Travel Videos: This week, take the train to Halifax to explore charming Nova Scotia

David L. Harris

Near the waterfront, a must-do stop on a Saturday is the Halifax Farmer's Market (7 a.m. to 1 p.m.; open Saturdays year-round). Vibrant and crowded, it is housed in the historic Keith's Brewing Co. building at 1496 Lower Water St., next to the Courtyard Marriott. You'll find here a dizzying array of the finest in local produce - fresh vegetables, fruit, bread, meats and cheeses.

While the city impresses, it is in the outskirts where you'll gain an appreciation for Nova Scotia's local charm. Picturesque towns dot the province, from the craggy granite boulders of Peggy's Cove to the vineyards of Wolfville, and many options are within an hour's drive from Halifax.

Rent a car and drive to Lunenburg, a historic fishing village listed as a UNESCO World Heritage Site. The town hasn't changed much at all since it was founded as a British colonial settlement in 1753. Colorful pastel-painted shops, homes and other buildings surround the harbor and it's easy to get lost in the beauty. The other draw to Lunenburg is the Bluenose II, a replica of the celebrated 1921 Canadian racing and fishing vessel. For $35 from June through September you can take a two-hour cruise on the schooner. You may even spot seals flopping in the water.

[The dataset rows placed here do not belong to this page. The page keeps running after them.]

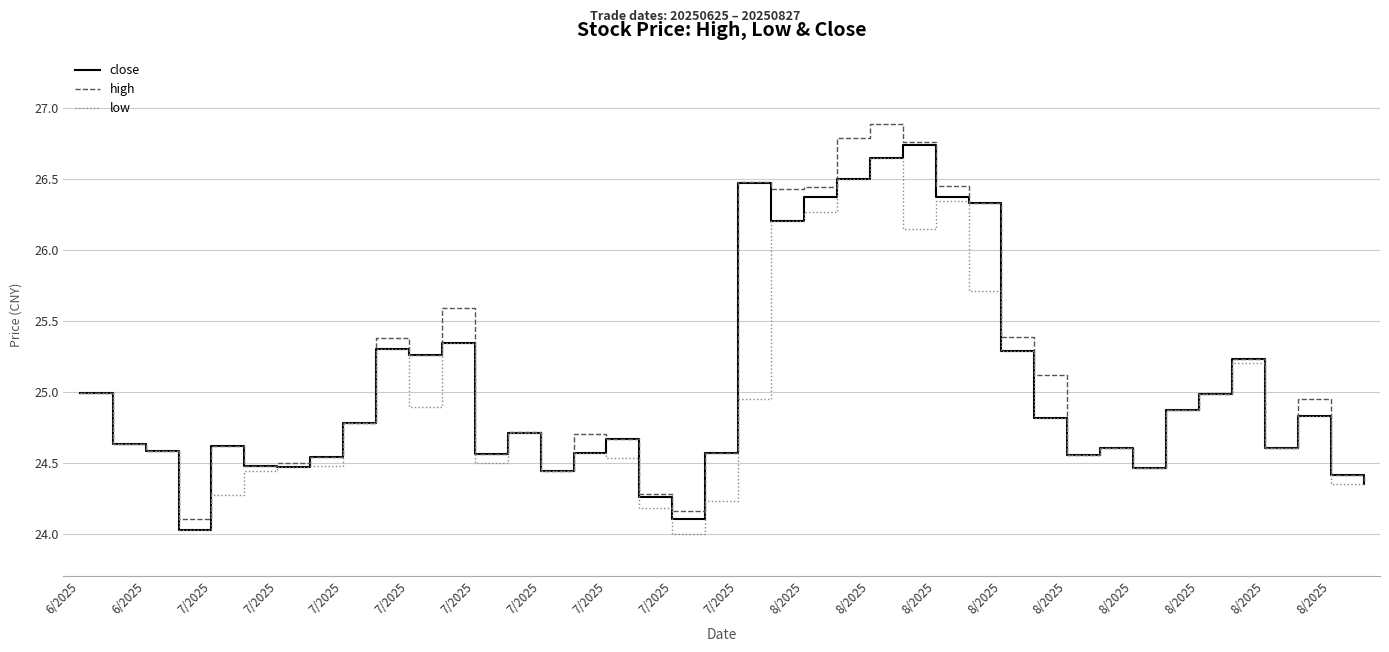

What is the minimum value shown in the chart?

24.0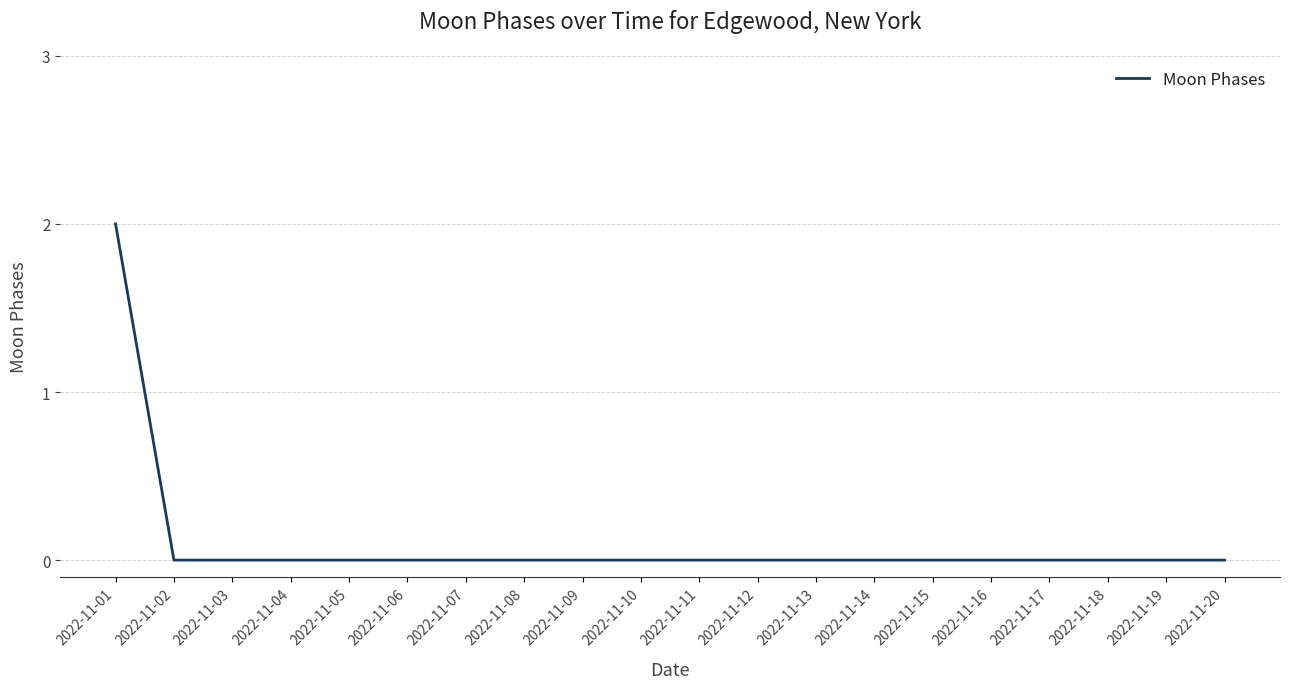

Reading left to right, list all the values displayed in this chart.

2022-11-01=2	2022-11-02=0	2022-11-03=0	2022-11-04=0	2022-11-05=0	2022-11-06=0	2022-11-07=0	2022-11-08=0	2022-11-09=0	2022-11-10=0	2022-11-11=0	2022-11-12=0	2022-11-13=0	2022-11-14=0	2022-11-15=0	2022-11-16=0	2022-11-17=0	2022-11-18=0	2022-11-19=0	2022-11-20=0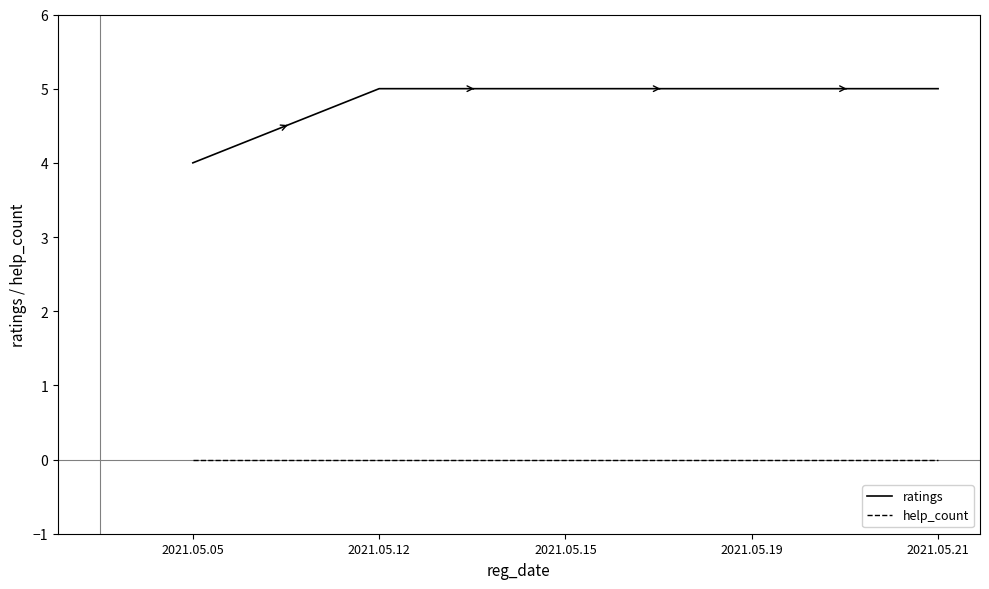

How many lines are shown in the chart?

2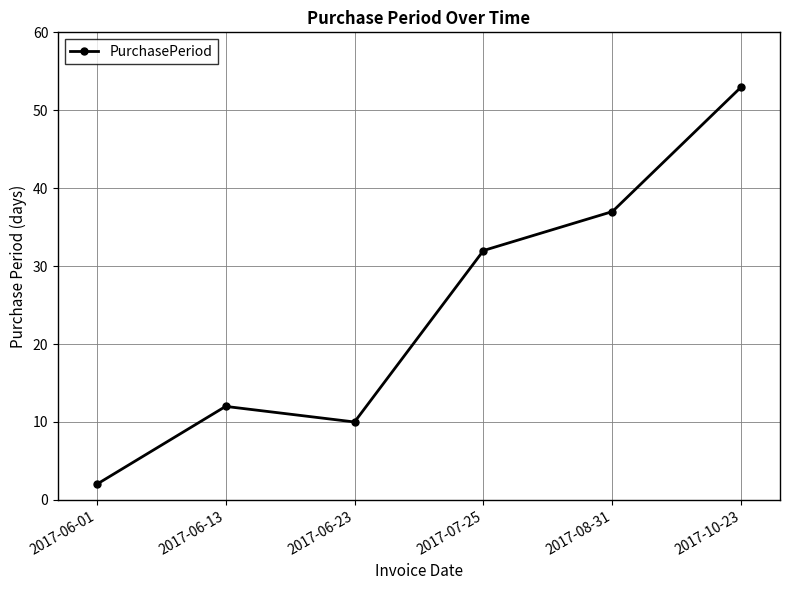

At which label is the value closest to 27?

2017-07-25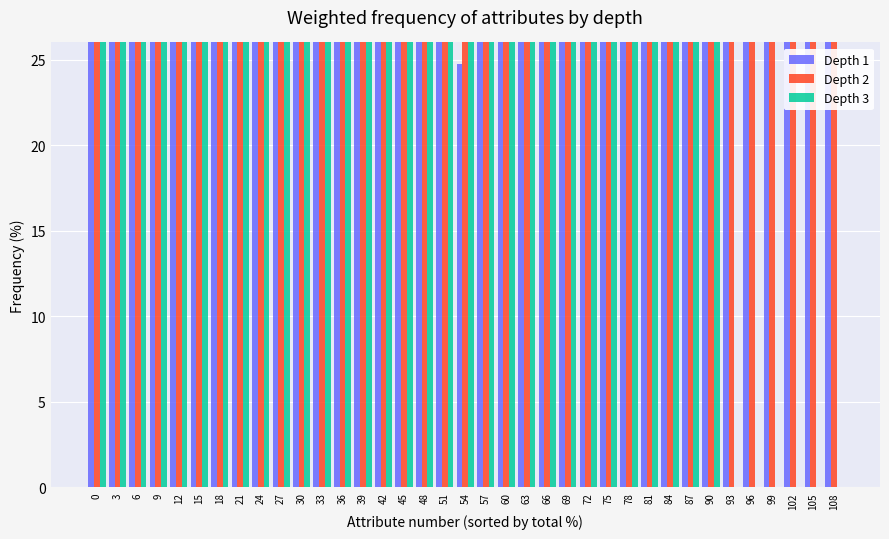

What is the difference between the maximum and minimum values in the Depth 1 series?

29.8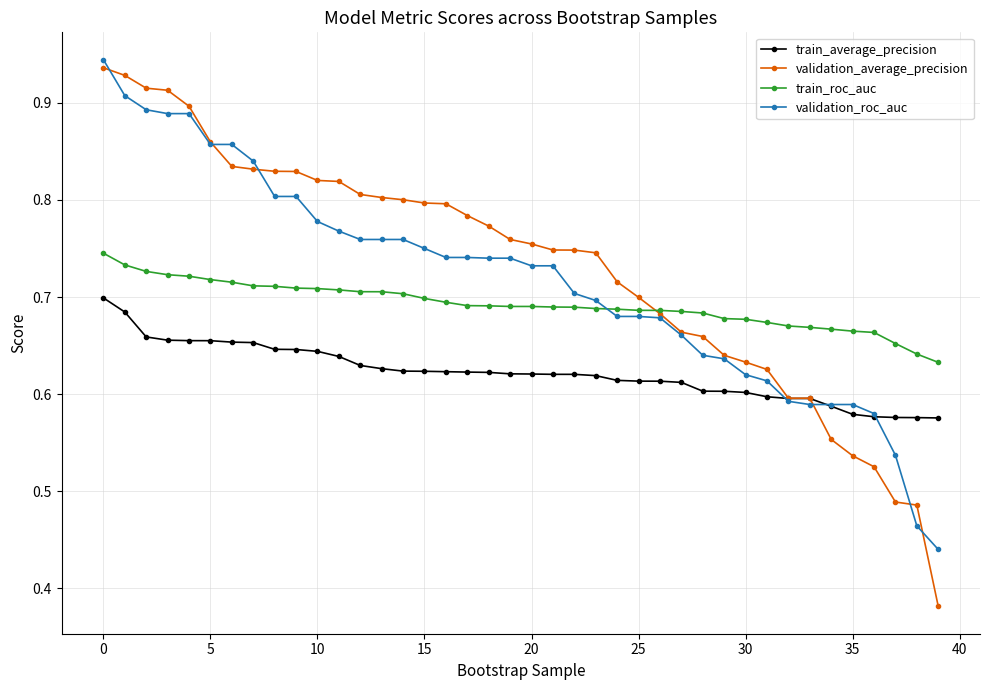

At how many categories does at least one series exceed 0?

40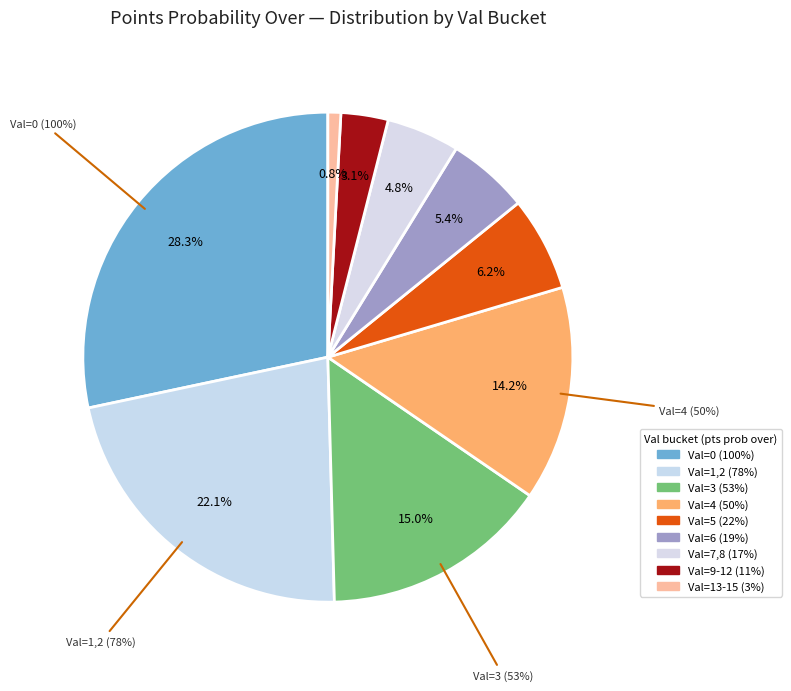

Is it true that pts prob 53 is 15% of the pie?

True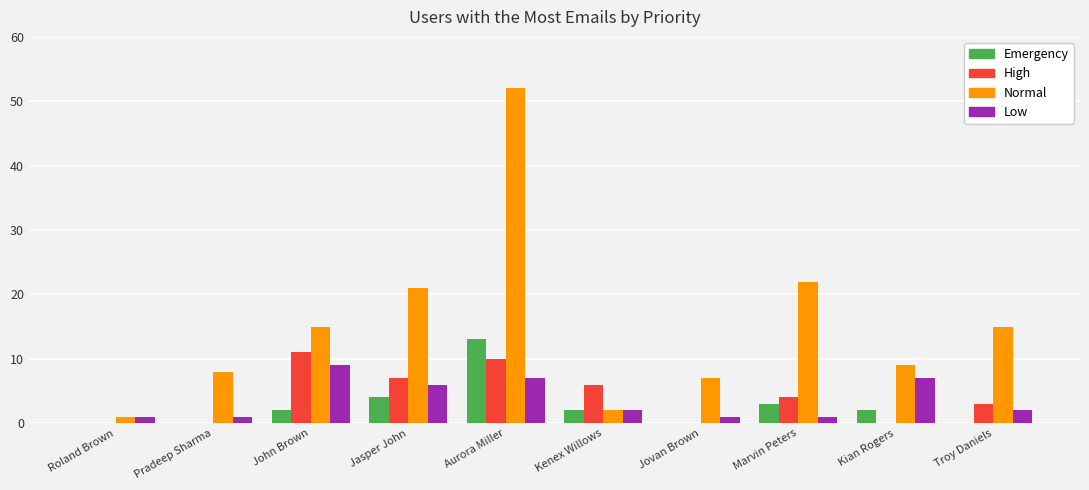

What is the maximum value shown in the chart?

52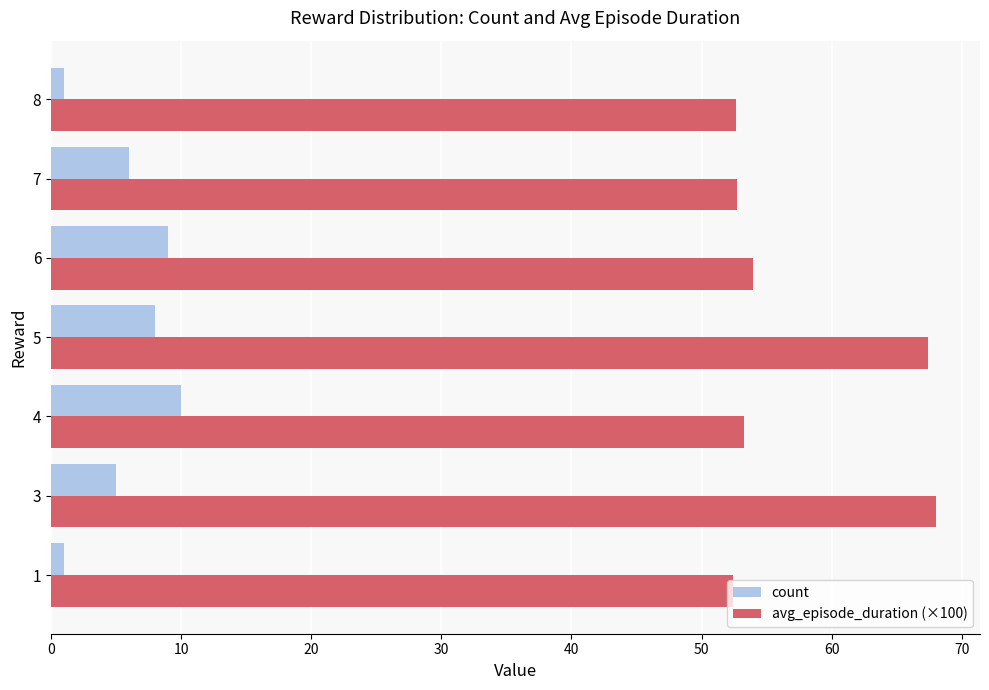

What are all the series names shown in the legend?

count, avg_episode_duration (×100)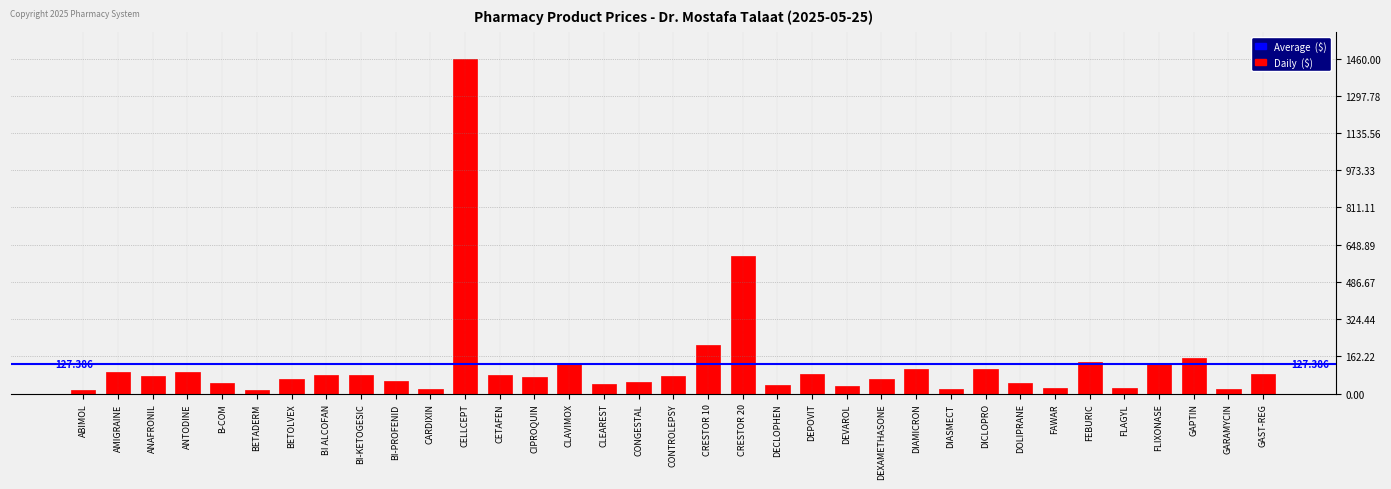

Which has a higher value, GAST-REG or CARDIXIN?

GAST-REG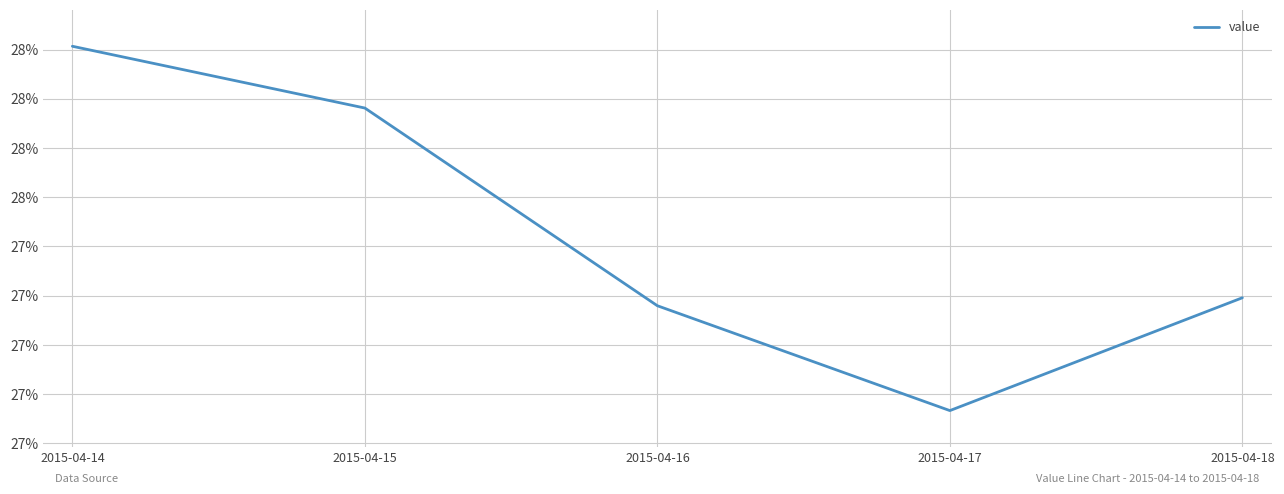

What is the value of the 2nd point from the left?

0.3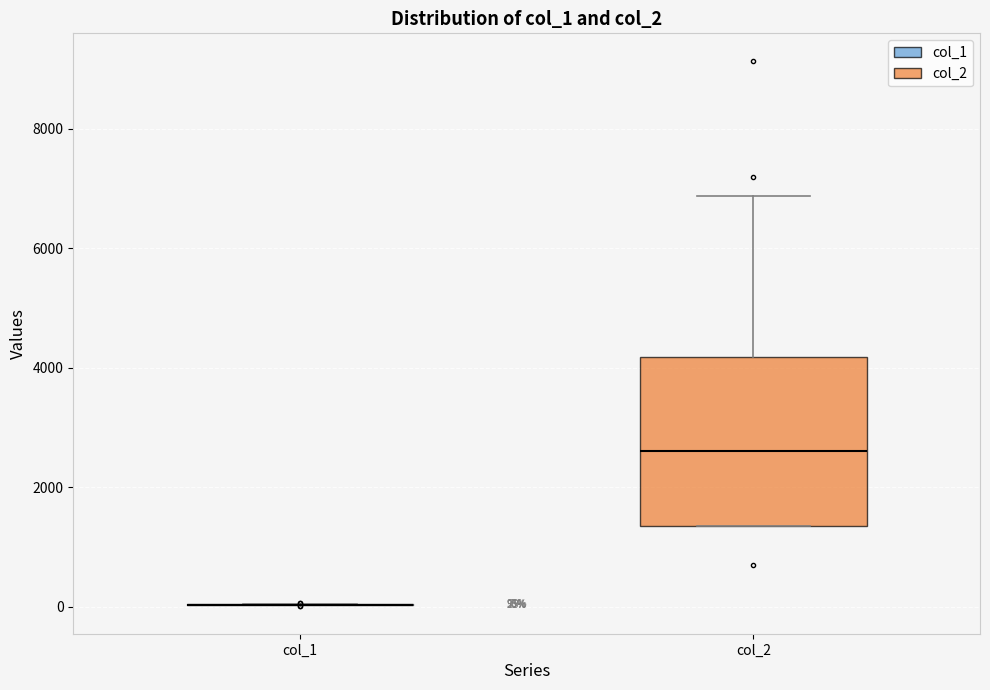

Which box is the tallest, from its lower edge to its upper edge?

col_2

Those hungry for seafood knowledge should stop by the Fisheries Museum of the Atlantic, an aquarium and museum right next to the Bluenose II pier. Here you can check out what halibut, salmon and lobster look like when they're not being served on a plate. And then dine on fresh seafood at the museum's The Old Fish Factory, with a great view of the harbor to boot.

If you go

Getting there: VIA Rail Canada offers departures from Montreal to Halifax on its Ocean train leaving Montreal's Central Train Station, six times a week (every day but Tuesday) at 6 p.m. and arriving in Halifax about 21 hours later. The trip takes you through the provinces of Quebec, New Brunswick and Nova Scotia. Regular seats from $222 each way; Easterly Sleeper-class from $426, available mid-June to mid-October.

Staying there: In Halifax, the Courtyard Marriott offers rooms with views of Halifax Harbour (rates from $143 to $229; 902-428-1900). In Lunenburg, the Lunenburg Arms Hotel (rates from $129; 902-640-4040) overlooks Lunenburg Harbour. In Wolfville, the Blomidon Inn (rates range from $99 for a small room to $269 for a cottage; 800-565-2291), is a quaint bed and breakfast in the former mansion of a sea captain.

Eating there: For some of the freshest fish you'll ever eat and a delicious salad bar, try 5 Fishermen (902-422-4421) at 1740 Argyle St. in Halifax. McKelvie's, housed in a former fire station at 1680 Lower Water St., features delicious seafood and pasta. In Lunenberg, try Fleur De Sel (902-640-2121t), a French restaurant that features some of the most creative dishes from one of the region's most celebrated chefs, Martin Ruiz Salvador.

For more information on travel to Nova Scotia click here.

The next Napa Valley?

Wolfville and the Annapolis Valley serve up fascinating Acadian history (detailed at the Grand Pre National Historic Site) and miles of blueberry fields and apple orchards. But increasingly attracting attention are the vineyards.

Nova Scotia's wines may be the best-kept secret in the wine world.

Grapes for wine have actually been grown here since the 1600s - in the Annapolis Valley and other regions. But only recently are the vintners beginning to claim bragging rights.

"We're going to be the next Napa Valley," said Cacilia Stutz-Spirig, the daughter-in-law of Hanspeter Stutz, the founder of Grand Pre Wines in bucolic Grand Pre, one of nine wine producers in Nova Scotia.

While the short growing season means the vineyards can't grow traditional grape varieties such as Chardonnay or merlot, don't discount the wines here. Grand Pre produces a light-bodied seyval blanc, a Vintner's Reserve Foch and a Vintner's Reserve Castel that have won gold in the All-Canadian Wine Championships, and ice wines that have also received acclaim (the vineyard's hard cider, Stutz, is also a treat).

At the Benjamin Bridge winery in Wolfville, winemaker Jean-Benoit Deslauriers, a Canadian with experience working at wineries in California and Chile, is in charge of a huge project that will introduce a large variety of champagne-like sparkling wines sometime in 2011. "It's a very ambitious project," he said.

From now until Oct. 26, the third annual Nova Scotia Wine Festival features wine tours and special menus at select restaurants.